Start of Block

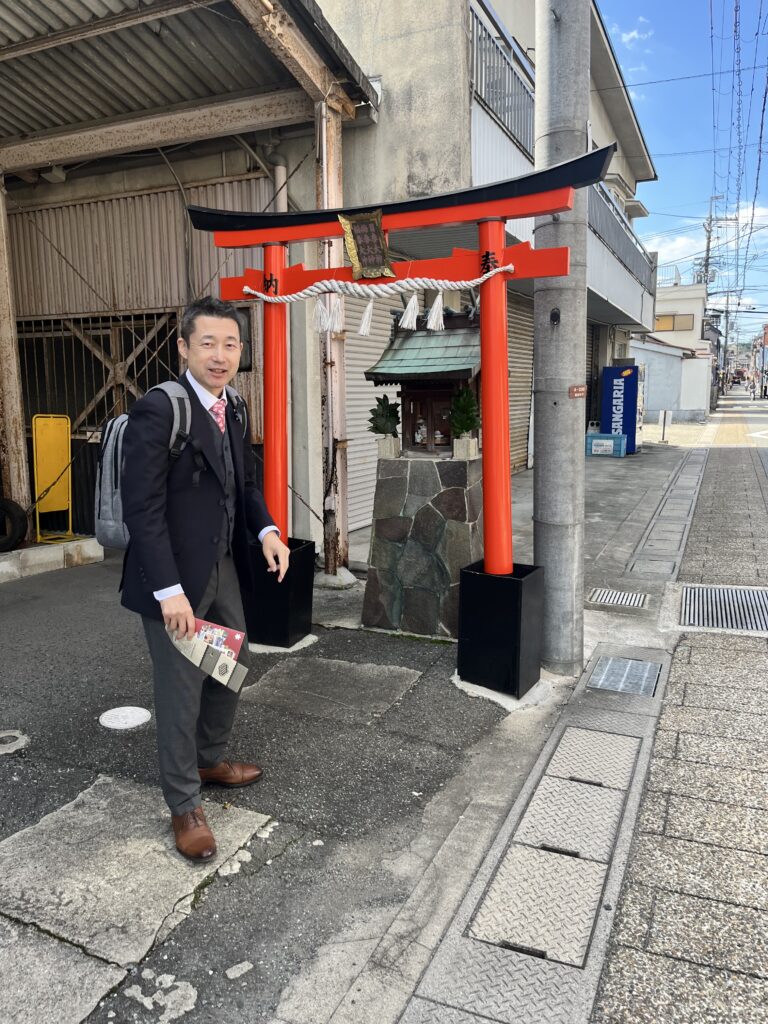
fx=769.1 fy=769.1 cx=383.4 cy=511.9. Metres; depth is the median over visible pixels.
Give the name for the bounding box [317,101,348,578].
steel post
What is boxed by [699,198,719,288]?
utility pole
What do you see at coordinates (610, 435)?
blue box
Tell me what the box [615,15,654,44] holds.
cloud
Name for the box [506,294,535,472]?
roller shutter
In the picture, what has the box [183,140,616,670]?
torii gate
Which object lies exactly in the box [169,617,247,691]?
brochure
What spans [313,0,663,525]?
building
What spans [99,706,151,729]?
manhole cover
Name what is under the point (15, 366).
post
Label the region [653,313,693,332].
window
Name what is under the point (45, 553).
concrete curb
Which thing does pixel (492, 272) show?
rope
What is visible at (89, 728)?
asphalt pavement
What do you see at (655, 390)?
white building
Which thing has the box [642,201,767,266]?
cloud
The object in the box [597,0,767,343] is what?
sky
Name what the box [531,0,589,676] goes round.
utility pole
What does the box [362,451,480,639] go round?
stone pedestal
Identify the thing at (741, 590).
drain grate
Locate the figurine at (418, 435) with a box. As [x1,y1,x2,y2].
[414,417,427,445]
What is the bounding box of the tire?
[0,497,28,552]
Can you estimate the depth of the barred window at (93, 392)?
7.93 m
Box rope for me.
[240,264,515,336]
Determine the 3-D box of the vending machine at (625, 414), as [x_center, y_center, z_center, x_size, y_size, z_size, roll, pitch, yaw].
[4.827,-2.117,15.742,0.758,1.833,0.608,4,10,25]
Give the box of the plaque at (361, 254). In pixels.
[338,208,393,278]
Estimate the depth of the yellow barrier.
7.08 m
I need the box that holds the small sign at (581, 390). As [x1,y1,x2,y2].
[569,384,586,398]
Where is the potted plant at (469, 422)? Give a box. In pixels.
[448,387,481,453]
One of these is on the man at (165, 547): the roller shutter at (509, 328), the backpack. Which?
the backpack
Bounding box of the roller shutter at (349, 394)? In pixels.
[343,285,405,532]
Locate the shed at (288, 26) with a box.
[0,0,379,560]
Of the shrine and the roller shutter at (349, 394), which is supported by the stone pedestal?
the shrine
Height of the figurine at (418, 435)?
0.193 m
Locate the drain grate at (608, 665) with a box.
[588,656,663,696]
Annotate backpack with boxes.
[91,380,200,549]
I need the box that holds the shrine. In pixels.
[364,305,484,457]
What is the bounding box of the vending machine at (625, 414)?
[599,362,640,453]
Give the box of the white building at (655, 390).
[633,283,713,421]
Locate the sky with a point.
(661, 244)
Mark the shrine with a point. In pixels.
(389, 377)
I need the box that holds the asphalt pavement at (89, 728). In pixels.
[0,431,699,1023]
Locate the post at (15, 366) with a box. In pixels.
[0,176,31,530]
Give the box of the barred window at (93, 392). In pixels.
[16,311,181,434]
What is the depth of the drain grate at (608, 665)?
4.13 m
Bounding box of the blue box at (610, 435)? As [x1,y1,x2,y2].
[586,432,625,456]
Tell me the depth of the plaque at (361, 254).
3.93 m
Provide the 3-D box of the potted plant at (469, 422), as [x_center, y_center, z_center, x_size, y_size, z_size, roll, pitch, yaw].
[0.511,-0.549,4.722,0.258,0.416,0.272,4,10,25]
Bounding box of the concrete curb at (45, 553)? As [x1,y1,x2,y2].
[0,537,103,581]
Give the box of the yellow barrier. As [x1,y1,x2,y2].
[31,414,78,544]
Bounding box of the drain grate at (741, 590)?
[678,584,767,633]
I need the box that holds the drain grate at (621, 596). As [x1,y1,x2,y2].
[587,587,649,608]
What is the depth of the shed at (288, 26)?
6.74 m
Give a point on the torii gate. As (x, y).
(281, 242)
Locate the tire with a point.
(15, 536)
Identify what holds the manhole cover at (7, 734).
in the asphalt pavement at (89, 728)
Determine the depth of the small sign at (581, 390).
3.95 m
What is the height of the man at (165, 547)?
1.810 m
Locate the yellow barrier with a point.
(53, 457)
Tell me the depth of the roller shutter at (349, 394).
8.01 m
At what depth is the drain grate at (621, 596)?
5.49 m
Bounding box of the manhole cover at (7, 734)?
[0,729,28,753]
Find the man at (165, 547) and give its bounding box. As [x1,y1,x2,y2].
[118,300,285,864]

End of Block

Goal of the exercise — A picture-free version of all the records, repeated exactly, is what to return.

Exercise result —
fx=769.1 fy=769.1 cx=383.4 cy=511.9. Metres; depth is the median over visible pixels.
Give the name for the bounding box [317,101,348,578].
steel post
What is boxed by [699,198,719,288]?
utility pole
What do you see at coordinates (610, 435)?
blue box
Tell me what the box [615,15,654,44] holds.
cloud
Name for the box [506,294,535,472]?
roller shutter
In the picture, what has the box [183,140,616,670]?
torii gate
Which object lies exactly in the box [169,617,247,691]?
brochure
What spans [313,0,663,525]?
building
What spans [99,706,151,729]?
manhole cover
Name what is under the point (15, 366).
post
Label the region [653,313,693,332].
window
Name what is under the point (45, 553).
concrete curb
Which thing does pixel (492, 272) show?
rope
What is visible at (89, 728)?
asphalt pavement
What do you see at (655, 390)?
white building
Which thing has the box [642,201,767,266]?
cloud
The object in the box [597,0,767,343] is what?
sky
Name what the box [531,0,589,676] goes round.
utility pole
What does the box [362,451,480,639] go round?
stone pedestal
Identify the thing at (741, 590).
drain grate
Locate the figurine at (418, 435) with a box. As [x1,y1,x2,y2].
[414,417,427,445]
What is the bounding box of the tire?
[0,497,28,552]
Can you estimate the depth of the barred window at (93, 392)?
7.93 m
Box rope for me.
[240,264,515,336]
Determine the 3-D box of the vending machine at (625, 414), as [x_center, y_center, z_center, x_size, y_size, z_size, roll, pitch, yaw].
[4.827,-2.117,15.742,0.758,1.833,0.608,4,10,25]
Give the box of the plaque at (361, 254). In pixels.
[338,208,393,278]
Estimate the depth of the yellow barrier.
7.08 m
I need the box that holds the small sign at (581, 390). As [x1,y1,x2,y2].
[569,384,586,398]
Where is the potted plant at (469, 422)? Give a box. In pixels.
[448,387,481,453]
One of these is on the man at (165, 547): the roller shutter at (509, 328), the backpack. Which?
the backpack
Bounding box of the roller shutter at (349, 394)? In pixels.
[343,285,405,532]
Locate the shed at (288, 26) with a box.
[0,0,379,560]
Of the shrine and the roller shutter at (349, 394), which is supported by the stone pedestal?
the shrine
Height of the figurine at (418, 435)?
0.193 m
Locate the drain grate at (608, 665) with a box.
[588,656,663,696]
Annotate backpack with boxes.
[91,380,200,549]
I need the box that holds the shrine. In pixels.
[364,305,484,457]
What is the bounding box of the vending machine at (625, 414)?
[599,362,640,453]
Give the box of the white building at (655, 390).
[633,283,713,421]
Locate the sky with a point.
(661, 244)
Mark the shrine with a point. In pixels.
(389, 377)
I need the box that holds the asphalt pavement at (89, 728). In pixels.
[0,431,699,1023]
Locate the post at (15, 366) with a box. In pixels.
[0,176,31,530]
Give the box of the barred window at (93, 392). In pixels.
[16,311,181,434]
What is the depth of the drain grate at (608, 665)?
4.13 m
Bounding box of the blue box at (610, 435)? As [x1,y1,x2,y2].
[586,432,625,456]
Tell me the depth of the plaque at (361, 254).
3.93 m
Provide the 3-D box of the potted plant at (469, 422), as [x_center, y_center, z_center, x_size, y_size, z_size, roll, pitch, yaw].
[0.511,-0.549,4.722,0.258,0.416,0.272,4,10,25]
Bounding box of the concrete curb at (45, 553)? As [x1,y1,x2,y2].
[0,537,103,581]
Give the box of the yellow barrier. As [x1,y1,x2,y2].
[31,414,78,544]
Bounding box of the drain grate at (741, 590)?
[678,584,767,633]
I need the box that holds the drain grate at (621, 596). As [x1,y1,x2,y2].
[587,587,649,608]
What is the depth of the shed at (288, 26)?
6.74 m
Give a point on the torii gate. As (x, y).
(281, 242)
Locate the tire with a point.
(15, 536)
Identify what holds the manhole cover at (7, 734).
in the asphalt pavement at (89, 728)
Determine the depth of the small sign at (581, 390).
3.95 m
What is the height of the man at (165, 547)?
1.810 m
Locate the yellow barrier with a point.
(53, 457)
Tell me the depth of the roller shutter at (349, 394).
8.01 m
At what depth is the drain grate at (621, 596)?
5.49 m
Bounding box of the manhole cover at (7, 734)?
[0,729,28,753]
Find the man at (165, 547) and give its bounding box. As [x1,y1,x2,y2].
[118,300,285,864]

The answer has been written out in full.